What did Eagleby South State School in Logan—I am sorry that the member for Forde has left—do with their extra funding? They hired and trained extra reading aides, and the percentage of their year six and seven students reading at age level went from 50 to 70 in a very short time. Can those opposite genuinely say to those children, teachers and parents and that school community that money does not matter? They cannot pretend that it does not. Merrylands High School in the shadow Treasurer's electorate, which is a school with 80 per cent low-SES background kids and 70 per cent non-English-speaking background kids, lifted their HSC results and in just three years actually doubled the number of students receiving an invitation to attend university. This is the difference that needs based funding, properly applied, can make. Those opposite cannot say to those students at Merrylands High School in Western Sydney that money does not matter.

The truth is that these arguments—and the more recent attempt to set state fighting against state, school system against school system, Catholic schools against public schools—are simply a cover for the fact that those opposite have ripped out $30 billion from our schools over the next decade. I think everybody in this place remembers their best teacher. Teachers change lives. Teachers are the inspiration for so many young people to pursue their dreams.

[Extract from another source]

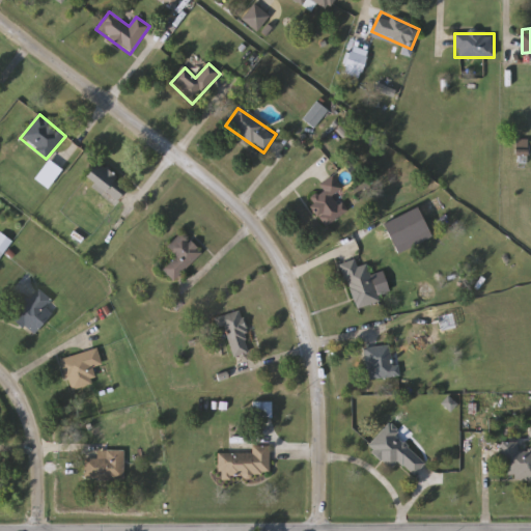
[(129,188),(114,205),(83,180),(96,163),(129,188)]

We know that one of the most important things we can do as a government is actually make sure that every child in every school in every school system in every state has the opportunity to experience that great teaching. That is why we wanted to invest this extra money in our schools. But those opposite also say: 'You can't just pour in money. Because money doesn't matter, if you just pour in money, nothing will change.' That has never been the proposition from this side. The only person who has ever said extra funding should be with no strings attached was the former Minister for Education.